JP Morgan Chase & Co. finds itself in court facing a lawsuit that accuses the bank of usury stemming from a customer that used his credit cards to buy cryptocurrency from exchanges such as Coinbase.
Customer Files Federal Law Suit Against Morgan Chase
Fortune reports that the suit was filed on Tuesday, April 10 at the federal courthouse in Manhattan by Brady Tucker. Tucker, a Chase credit card holder from Idaho, accuses Morgan Chase of treating his purchases of cryptocurrency as cash advances starting as far back as January without any forewarning.
Cash advances carry instant charges and higher interest rates than normal purchases. Tucker who claims that he always paid his outstanding balance to the bank before the end of the billing cycle was never the less incurring interest rates of as much as 30% plus additional fees.
Seeking class-action status for the suit that asks for the return of all fees plus a million dollars in damages Tucker was quoted as saying,
“Chase silently smacked them with instant-cash-advance fees, plus much higher interest rates than normal, and left them without any recourse,”
As previously reported by NewsBTC major credit card issuers announced earlier this year it would apply cash advance fees and interest rates to purchases of cryptocurrency.
Is Cryptocurrency Cash, Property, Securities or What?
First reported on February 8 Mastercard and Visa informed customers that in addition to the normal 4% credit card fees charged for using their cards on exchanges like Coinbase there would be an additional 5% cash advance charge plus interest rates that begin at the time of purchase, not at the end of a billing cycle like a normal point of sales transaction.

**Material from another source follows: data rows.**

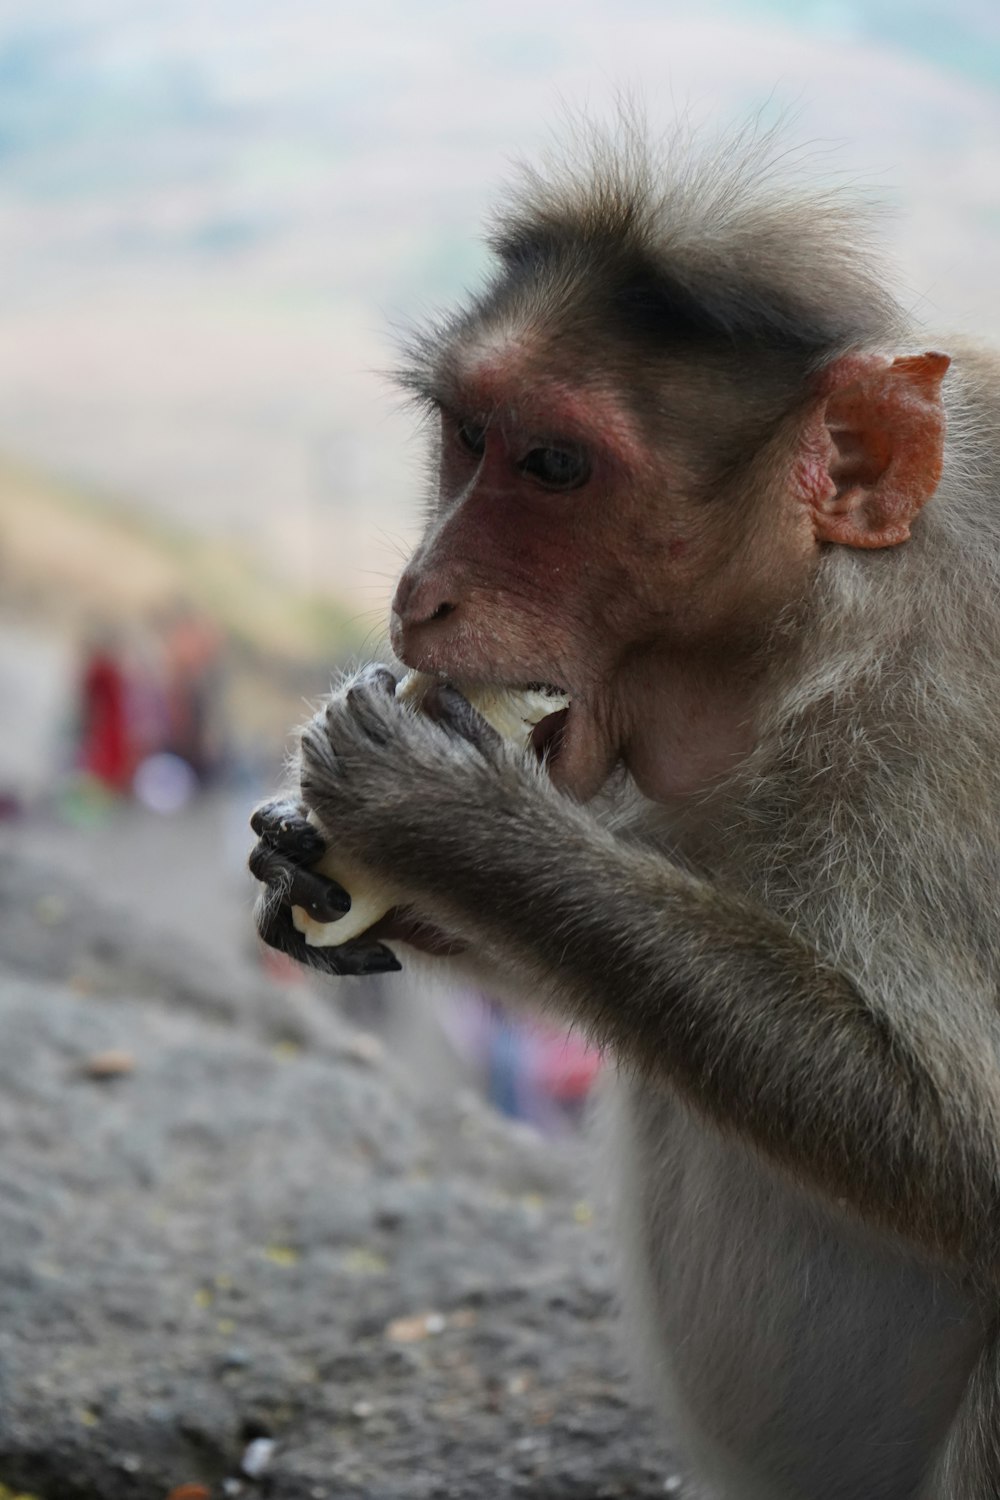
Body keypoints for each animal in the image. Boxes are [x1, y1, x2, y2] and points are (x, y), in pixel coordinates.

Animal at [248, 132, 1000, 1500]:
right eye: (467, 434)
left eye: (553, 467)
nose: (419, 592)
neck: (815, 621)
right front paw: (319, 857)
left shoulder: (946, 717)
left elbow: (965, 1143)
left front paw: (447, 823)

This equals nearly a 10% hit right off the top of any cryptocurrency purchase made plus interest that can go as high as 30% as is the case in Mr. Tucker’s suit.

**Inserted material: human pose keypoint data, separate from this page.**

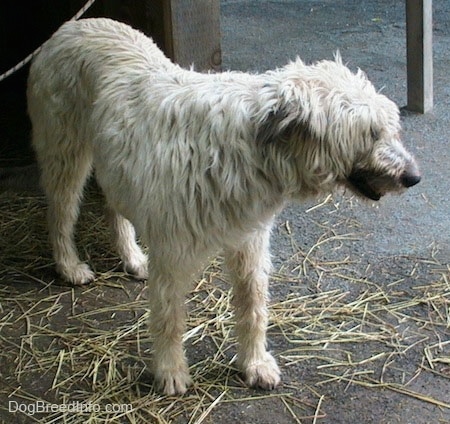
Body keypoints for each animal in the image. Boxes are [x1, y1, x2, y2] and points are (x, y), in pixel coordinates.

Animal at [28, 16, 420, 394]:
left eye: (388, 128)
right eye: (370, 133)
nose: (414, 177)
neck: (246, 149)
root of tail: (70, 27)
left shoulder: (250, 242)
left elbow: (253, 305)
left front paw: (255, 363)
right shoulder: (172, 253)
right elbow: (169, 317)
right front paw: (170, 370)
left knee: (113, 205)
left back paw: (132, 256)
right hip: (65, 154)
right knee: (60, 212)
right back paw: (69, 265)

Not many traders are willing to take a 10% loss off the top but for the moment there aren’t that many alternatives for purchasing cryptocurrencies.
Brady Tucker’s lawsuit reignites the question of how cryptocurrencies are to be classified. The IRS has maintained that Bitcoin and it’s ilk are taxable property not currency. While the various US regulatory bodies are still trying to establish how to deal with digital assets.
The SEC, for instance, has been clear that they would like to see cryptocurrencies treated as securities, putting them in the same category as stocks and bonds and therefore subject to the same regulatory framework.
Representatives of JP Morgan Chase have refused to comment on the impending lawsuit.